Peach and Honey
Brandy made from fruit cues some strong expectations—that the natural fructose in a cherry, apple, plum or peach will impart a sweetness and fragrance to the sip. But spirits made from fruit—what the French called eau de vie—in actuality convey only a ghost of the fruit from which it was made. The process of distillation is a purifying process and the volatile chemistry that makes a peach perfumed or a plum tart is in great measure taken out of the clear liquid that drips from the coil. Some distillers tweak the process to preserve more the fruitiness, but there is only so much one can do in the distilling process. Early American distillers who didn’t want imbibers asking ‘where’s the fruit’ resorted to tricks to fulfill customers’ expectations. One antebellum distilling manual recommended added a jar of peach jelly to the cask.
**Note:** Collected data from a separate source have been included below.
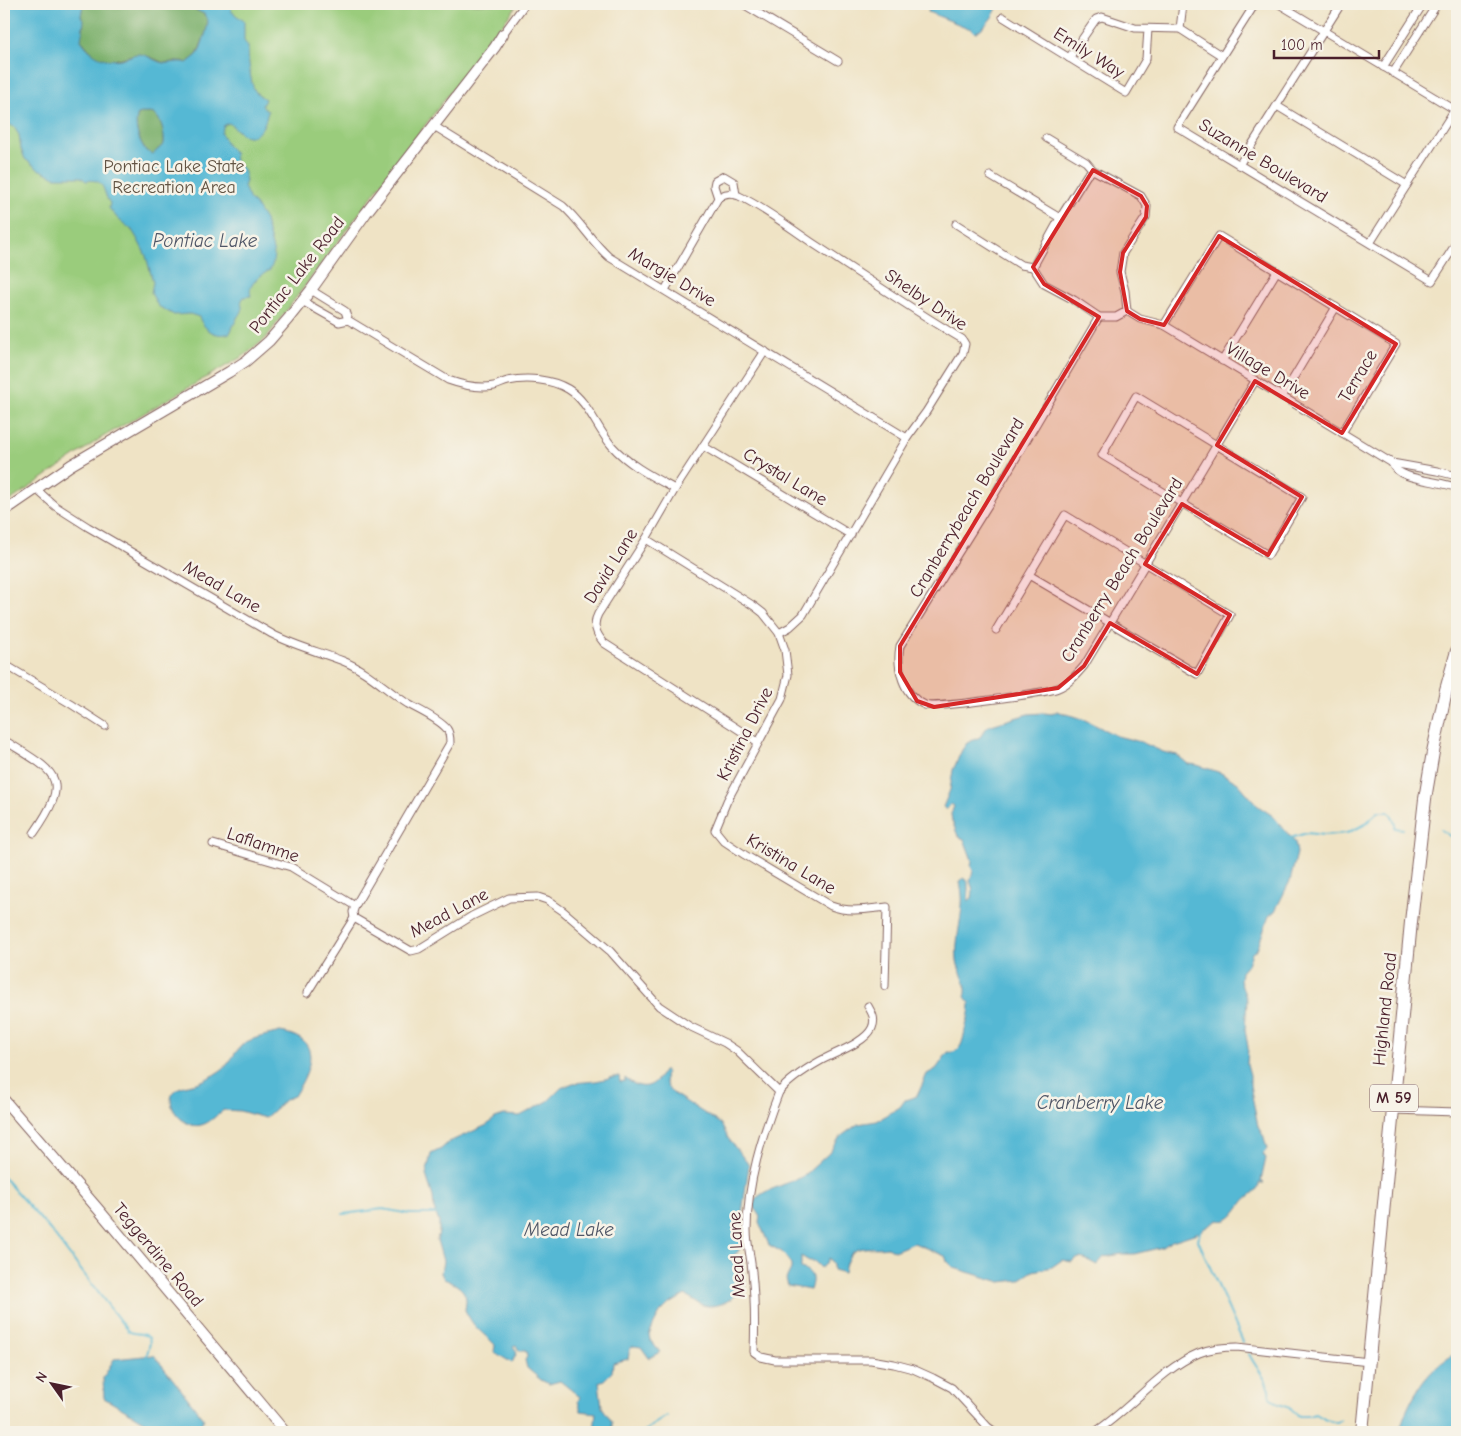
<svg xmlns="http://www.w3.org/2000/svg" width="1461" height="1436" viewBox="0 0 1461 1436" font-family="'Comic Neue',sans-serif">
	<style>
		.green { fill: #9acc7c; stroke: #727654 }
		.forest { fill: #7bb06c; stroke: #62684c }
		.water { fill: #55b8d4; stroke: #506c80; fill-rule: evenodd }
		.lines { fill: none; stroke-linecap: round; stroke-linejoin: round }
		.stream { stroke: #55b8d4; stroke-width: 2 }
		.street-casing { stroke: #846461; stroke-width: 9 }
		.secondary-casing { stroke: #846461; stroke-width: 12 }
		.highway-casing { stroke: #846461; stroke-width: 14 }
		.street { stroke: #fff; stroke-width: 7 }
		.secondary { stroke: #fff; stroke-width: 10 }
		.highway { stroke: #fff; stroke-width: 12 }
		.marked { fill: #d62828; fill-opacity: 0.2; stroke: #d62828; stroke-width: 4; stroke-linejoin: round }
		.labels { text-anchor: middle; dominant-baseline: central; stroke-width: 5; stroke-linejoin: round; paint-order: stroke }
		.shield { fill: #f7f3e8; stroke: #7e5f64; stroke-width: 1 }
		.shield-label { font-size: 16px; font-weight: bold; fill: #4a1f2b }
		.street-label { font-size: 18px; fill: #4a1f2b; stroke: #f7f3e8 }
		.park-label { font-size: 18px; fill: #625343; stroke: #f7f3e8 }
		.water-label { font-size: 19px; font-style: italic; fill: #4e5566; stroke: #f7f3e8 }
	</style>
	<rect width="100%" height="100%" fill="#f7f3e8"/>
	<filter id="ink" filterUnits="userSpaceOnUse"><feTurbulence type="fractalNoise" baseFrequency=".02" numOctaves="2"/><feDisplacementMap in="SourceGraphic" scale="10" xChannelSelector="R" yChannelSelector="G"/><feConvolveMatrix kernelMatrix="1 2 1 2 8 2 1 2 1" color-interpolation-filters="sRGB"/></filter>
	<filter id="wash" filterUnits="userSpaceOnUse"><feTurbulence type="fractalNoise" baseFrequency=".0096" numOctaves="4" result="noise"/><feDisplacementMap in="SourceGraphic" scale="20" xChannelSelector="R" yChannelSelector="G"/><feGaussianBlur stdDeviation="1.12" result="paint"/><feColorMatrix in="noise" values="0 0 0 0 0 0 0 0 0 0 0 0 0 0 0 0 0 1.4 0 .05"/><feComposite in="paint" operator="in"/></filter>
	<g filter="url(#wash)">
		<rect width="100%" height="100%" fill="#efe3c5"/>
		<polygon class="green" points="4,4 518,4 432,116 265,339 245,355 101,438 4,505"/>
		<g class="forest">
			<polygon points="83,4 189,5 190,7 204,14 208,20 206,32 197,55 187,63 183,61 164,63 150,57 132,55 114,60 102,60 94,55 81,40 82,30 84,26 81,16"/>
			<path d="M142 113C146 114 150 112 154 114 162 119 165 135 164 144L153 154 146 151C139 140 133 127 138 114Z"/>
		</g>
		<g class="water">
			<path d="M4 4H83L81 16 84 21 81 40C92 57 108 64 128 57 131 56 134 54 138 54 148 54 155 62 164 63 172 64 180 60 187 63L197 55 199 52 206 32 208 21 204 14 184 4H230L232 12 244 21V41L248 46C248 56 250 83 255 91 258 95 262 97 265 99L262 106 268 111C266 123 258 143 242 134 237 131 233 126 229 123L224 125 221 133 228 146 234 152 235 161 243 169 246 181 244 187 250 200 255 204 265 220 274 254 273 263 270 270C260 276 247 284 251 296L244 297C239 303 243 305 242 312L238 316 230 333C216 338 204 330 199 317L190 314 174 315 158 306 151 293 153 282 146 256 138 240 132 230 118 219 109 208 110 203C102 194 107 177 86 181L81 177H55L38 169 25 159 21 149 19 135 14 127 10 125 4 112ZM142 113C146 114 150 112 154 114 162 119 165 135 164 144L153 154 146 151C139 140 133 127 138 114Z"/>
			<path d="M914 4H998V5C994 17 986 26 975 33L971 29 928 12 929 7 923 4 917 5Z"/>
			<path d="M1057 711 1085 720 1117 736 1141 742 1163 752 1177 755 1188 764 1197 765 1221 773 1238 783 1258 806 1273 816 1295 842 1297 853 1290 881 1275 911 1269 916 1257 949 1252 953 1248 964 1241 972 1240 981 1247 1000 1245 1030 1248 1047 1247 1064 1250 1075V1085L1258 1127 1264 1137 1267 1149 1263 1154 1266 1158 1261 1181 1264 1183H1259C1258 1192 1252 1193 1246 1199 1238 1207 1232 1224 1218 1220L1197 1233 1172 1241 1163 1247 1134 1254H1122L1104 1257 1097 1265C1089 1261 1079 1254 1072 1262L1062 1260 1052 1267 1033 1271 1019 1280 1001 1282 954 1268 947 1261 945 1256 914 1243 894 1251 887 1247C872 1250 854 1242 847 1261 845 1264 845 1269 844 1273L833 1270V1264L829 1258 826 1264 821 1268 814 1261H809L801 1256V1268C813 1272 814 1278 810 1290L788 1286 786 1279 791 1269V1264L782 1252 769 1245 759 1222 760 1216 755 1208 754 1202 756 1198 765 1192 804 1176 829 1153 840 1137 858 1124 877 1121 900 1107 905 1100 917 1096 927 1074 936 1069 948 1052C963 1054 963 1037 966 1026 968 1018 970 1012 970 1003L965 997C970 984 958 972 957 960 955 941 961 923 962 905 963 897 961 889 960 882L963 878 968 882V901L972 898 973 890 970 881 973 871 971 866 972 860 964 839 958 836 952 821 951 814 954 806 951 804 946 810 943 807 950 790 953 770 962 750 967 743 980 737 988 726 1028 714 1044 713 1052 714Z"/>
			<path d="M280 1032C324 1039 311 1069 294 1096L286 1099 265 1118 240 1111 224 1110C216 1115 210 1123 201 1125 185 1130 163 1105 174 1092 182 1083 193 1086 202 1081 209 1078 219 1072 225 1067 231 1061 235 1052 241 1046 248 1038 270 1035 280 1032Z"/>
			<path d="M663 1071H666C664 1082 665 1086 674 1094L721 1124 728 1138 749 1165 742 1213V1244L738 1252 730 1258 732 1262 741 1259 746 1285C737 1296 723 1307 707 1306 699 1305 692 1298 685 1295L668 1305 660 1313 654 1324 649 1335 650 1340 660 1352 649 1358 641 1347 634 1346 630 1348 628 1359 613 1363 612 1372 604 1380 599 1382 602 1407 612 1422V1432H594L596 1413 581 1411 578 1401 580 1397 560 1381 549 1384 541 1380 527 1368 525 1360 527 1357 526 1351H519L516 1345 513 1346 517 1352 512 1363 496 1353 494 1352 495 1345C490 1339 485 1336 480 1331 473 1325 469 1318 465 1310 465 1307 466 1305 466 1302 467 1289 454 1283 444 1279L441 1273 443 1261 437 1240 439 1232V1222L434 1209 433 1197 426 1175 431 1154 441 1149 449 1142 487 1125 495 1118 504 1115 520 1116 548 1101 561 1088 573 1083 596 1081 619 1076 620 1082 625 1081V1078C641 1091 654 1089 663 1071Z"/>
			<path d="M1457 1353V1432H1399C1409 1399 1426 1369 1457 1353Z"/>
			<polygon points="154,1355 204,1419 196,1432 173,1432 145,1422 104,1398 103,1378 114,1359"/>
		</g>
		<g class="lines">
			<g class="stream">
				<polyline points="1441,830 1457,841"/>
				<polyline points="1290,838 1307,833 1324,835 1347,833 1364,825 1378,812 1388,812 1391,814 1395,824 1395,828 1403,829"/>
				<path d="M4 1178 51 1231 127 1330C134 1336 142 1331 149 1338L150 1343 146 1358"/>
				<polyline points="343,1214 383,1209 410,1214 436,1214"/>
				<polyline points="1200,1231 1198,1240 1243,1342"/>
				<path d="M1249 1354C1256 1369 1269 1379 1270 1397L1279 1404 1290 1408 1299 1416H1309L1316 1414 1326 1420 1337 1423 1340 1421"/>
				<polyline points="645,1432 651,1426 667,1416"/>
			</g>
		</g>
	</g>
	<g filter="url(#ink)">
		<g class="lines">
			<defs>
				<g id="street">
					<polyline points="743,4 838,61"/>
					<polyline points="1255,4 1177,127 1432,281 1457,242"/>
					<polyline points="1279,4 1457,111"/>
					<polyline points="1003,17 1126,93 1146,59 1148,29"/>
					<polyline points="1180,29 1183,4"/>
					<polyline points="503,34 525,4"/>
					<polyline points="1069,58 1096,19 1102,17 1135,28 1180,29 1222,56"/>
					<polyline points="1383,67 1423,4"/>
					<polyline points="1393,73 1437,4"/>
					<polyline points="1277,106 1407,185"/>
					<path d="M434 126 563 206C580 221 591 241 609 257L907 438"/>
					<polyline points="1046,138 1086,162 1093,170"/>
					<polyline points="1239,165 1341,4"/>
					<polyline points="990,176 1060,218"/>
					<polyline points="718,198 714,186 715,181 724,176 734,182 736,195"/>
					<polyline points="956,224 1021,265 1033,267"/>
					<polyline points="1370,243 1457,106"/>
					<polyline points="1033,267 1060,218 1087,175 1093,170 1141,196 1147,206 1146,217 1123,253 1120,272 1125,291 1127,311"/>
					<polyline points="1033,267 1044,284 1074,300 1099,317 1116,317 1127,311"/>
					<path d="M311 290 345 311 348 320 448 380C462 385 479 389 494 386 499 385 503 382 508 381 527 377 551 379 568 389 588 401 597 429 612 446 629 465 653 477 675 489"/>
					<path d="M665 290 718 198C724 193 732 192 739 196 765 208 790 228 814 244 863 276 912 309 962 339L965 344 963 353 926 412 907 438 803 615 790 627 779 633"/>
					<polyline points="302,301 339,322 348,320"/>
					<polyline points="1127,311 1140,319 1164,325 1392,463 1437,471 1457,476"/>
					<path d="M1099 317 990 502 900 646C896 668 903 696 925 705 933 709 1046 693 1058 688 1069 684 1077 674 1084 666L1255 381"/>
					<polyline points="1164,325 1219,236 1396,344 1342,433"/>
					<polyline points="1222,361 1277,271"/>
					<polygon points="1136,396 1302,497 1268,555 1102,455"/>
					<polyline points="1282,397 1336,307"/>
					<polyline points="703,446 851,535"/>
					<path d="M1392 463C1397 481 1441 480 1457 488"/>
					<path d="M36 489 55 506 88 527 272 634C295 646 320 652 343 661 368 671 386 690 408 704 419 710 439 719 447 729 450 733 450 738 450 743L355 906 353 912 354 918 411 951 419 949 472 916 509 898 538 897 547 900 563 911 610 951 659 1006 689 1026 725 1043 737 1051 779 1092C762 1136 747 1183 747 1230 747 1244 751 1258 752 1272 755 1299 755 1325 754 1352L761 1357 775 1360H871L894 1364 913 1369 933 1378 952 1388 988 1427 995 1432"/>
					<path d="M646 539 754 606 763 613 779 633 785 650 788 675 782 699 727 801 715 830 724 841 745 855 831 906C849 913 868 909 887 907L885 986"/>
					<polyline points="996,630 1065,515 1230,615 1197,674 1029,575"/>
					<polyline points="4,664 71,704 105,726"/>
					<path d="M4 740C54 772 74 776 34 833"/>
					<path d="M758 742 604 643C596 634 592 625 598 614L646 539 675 489 765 351"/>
					<polyline points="213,844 291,867 355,906"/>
					<polyline points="307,993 354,918"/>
					<path d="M779 1092C789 1080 806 1069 820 1061 834 1053 865 1043 872 1028 876 1019 872 1013 868 1006"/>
					<polyline points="1393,1110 1457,1112"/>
					<path d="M1095 1432C1131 1409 1159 1370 1199 1353 1211 1348 1224 1347 1237 1347L1369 1362"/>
				</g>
				<g id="secondary">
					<polyline points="4,511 71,465 229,372 246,361 269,341 288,319 311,290 366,213 495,47 503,34"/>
					<polyline points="4,1100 98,1209 285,1432"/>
				</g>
				<polyline id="highway" points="1362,1432 1411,922 1425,799 1433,752 1446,690 1457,651"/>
			</defs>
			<use href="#street" class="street-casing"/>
			<use href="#secondary" class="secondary-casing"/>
			<use href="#highway" class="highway-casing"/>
			<use href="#street" class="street"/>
			<use href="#secondary" class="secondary"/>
			<use href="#highway" class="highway"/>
		</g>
	</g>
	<path class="marked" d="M1093 170 1141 196 1147 206 1146 217 1123 253 1120 272 1127 311 1140 319 1164 325 1219 236 1396 344 1342 433 1255 381 1217 445 1302 497 1268 555 1182 504 1145 564 1230 615 1197 674 1110 623 1084 666 1058 688 934 707 917 701 900 672V646L1099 317 1044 284 1033 267Z"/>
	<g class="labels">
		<rect class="shield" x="1370" y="1084.5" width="48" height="27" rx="4"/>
		<g class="shield-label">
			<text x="1394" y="1098">M 59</text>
		</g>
		<g class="street-label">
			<text transform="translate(1089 53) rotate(32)">Emily Way</text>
			<text transform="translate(1263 161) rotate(31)">Suzanne Boulevard</text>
			<text transform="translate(297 275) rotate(-52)">Pontiac Lake Road</text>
			<text transform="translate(672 277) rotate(31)">Margie Drive</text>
			<text transform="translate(926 300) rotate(34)">Shelby Drive</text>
			<text transform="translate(1268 371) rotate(31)">Village Drive</text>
			<text transform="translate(1358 376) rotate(-59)">Terrace</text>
			<text transform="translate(785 477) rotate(31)">Crystal Lane</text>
			<text transform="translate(967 508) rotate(-59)">Cranberrybeach Boulevard</text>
			<text transform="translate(611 566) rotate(-58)">David Lane</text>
			<text transform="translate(1122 570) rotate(-58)">Cranberry Beach Boulevard</text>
			<text transform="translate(222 587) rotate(30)">Mead Lane</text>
			<text transform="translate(745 734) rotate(-63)">Kristina Drive</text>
			<text transform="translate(263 845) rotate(19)">Laflamme</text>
			<text transform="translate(791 864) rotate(31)">Kristina Lane</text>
			<text transform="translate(449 913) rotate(-28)">Mead Lane</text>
			<text transform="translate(1385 1009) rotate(-84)">Highland Road</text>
			<text transform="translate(158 1255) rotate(50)">Teggerdine Road</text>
			<text transform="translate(737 1255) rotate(-93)">Mead Lane</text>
		</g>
		<g class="park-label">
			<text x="174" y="166">Pontiac Lake State<tspan x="174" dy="21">Recreation Area</tspan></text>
		</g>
		<g class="water-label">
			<text x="205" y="241">Pontiac Lake</text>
			<text x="1100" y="1103">Cranberry Lake</text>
			<text x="569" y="1230">Mead Lake</text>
		</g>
	</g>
	<rect width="1461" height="1436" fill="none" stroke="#f7f3e8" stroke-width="20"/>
	<g transform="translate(52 1384) rotate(303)" stroke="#f7f3e8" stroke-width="4" paint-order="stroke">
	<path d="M0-4L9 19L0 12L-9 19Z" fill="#4a1f2b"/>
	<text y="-8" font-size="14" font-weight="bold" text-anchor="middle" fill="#4a1f2b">N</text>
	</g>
	<path d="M1274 50v8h105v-8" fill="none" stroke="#4a1f2b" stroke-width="2.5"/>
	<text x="1281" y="50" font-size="15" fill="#4a1f2b" stroke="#f7f3e8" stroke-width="4" paint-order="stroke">100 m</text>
</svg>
In Europe the desire to give back fruit flavor to spirits resulted in what was referred to as Ratafia. This is a spirit in which sugar and some essence of fruit is added to a eau de vie, and was regarded as a special drink to mark special occasions such as the ratification of treaties (hence the name). What has often been sold as peach or apple brandy in the United States historically has been a ratafia, a supplementation of a distilled fruit spirit to give it more flavor and sweetness.
If I were to nominate the most loved and splendid fruit brandy/ratafia produced in the United States it would be what was called as peach and honey. As the name suggests, it is peach spirits with honey admixed after the distillation This was the favorite home concoction of peach growers, who in many southern states aggreagated their harvests at the local distillers on a share system, taking the finished spirits and adding the honey for home consumption or local distribution. When Ben Tillman shut down South Carolina’s distilleries in 1893 the states many orchardists bewailed the loss of their favorite “peach and honey”—see article below.
My thoughts have turned to peach and honey because Cincinnati’s excellent mixologist and beverage historian Molly Wellman sent an inquiry about an old bottle she encountered. She is in the midst of a crusade to revive the full panoply of Cincinnati’s tavern heritage. She found a bottle produced by an early liquor company of the region. Yes—it was part of the product line of numbers of spirits companies.
The beverage had a genteel reputation. Edgar Allan Poet famously gave a peach and honey party for his friends during his freshman year at the University of Virginia. Judge Cole of Austin Texas in the 1860s famously let off one of two drunks involved in a street brawl; the first had been fined because he was drunk on rye whiskey, the second denied drinking rye, rather peach and honey. “Peach and honey, eh? That’s a gentleman’s drink, sir! The court sympathizes with you and doesn’t regard you offense as very serious.”
There was two ways to encounter peach and honey—one was to mix it yourself at the time of consumption. I attach an 1888 account of how this was done. The other was to mix the ingredients shortly after distillation and age it in a barrel made of fruit wood to impart more perfume to the mix. This path produced the bottle that Molly Wellman found.
We should note here that Peach and Honey differs from what is sold as Peach Ratafia in 2021. That product derives its flavor intensification from the extract of peach kernels—the seeds contained within pits. It has an almond, not peach, flavor.
I finally must observe that the extraordinary range of flavors found in honeys—from eucalyptus to sourwood—suggests that peach and honey could generate a similar range of sensation. But let me suggest that you try Schnepf Farms Peach Blossom Honey first.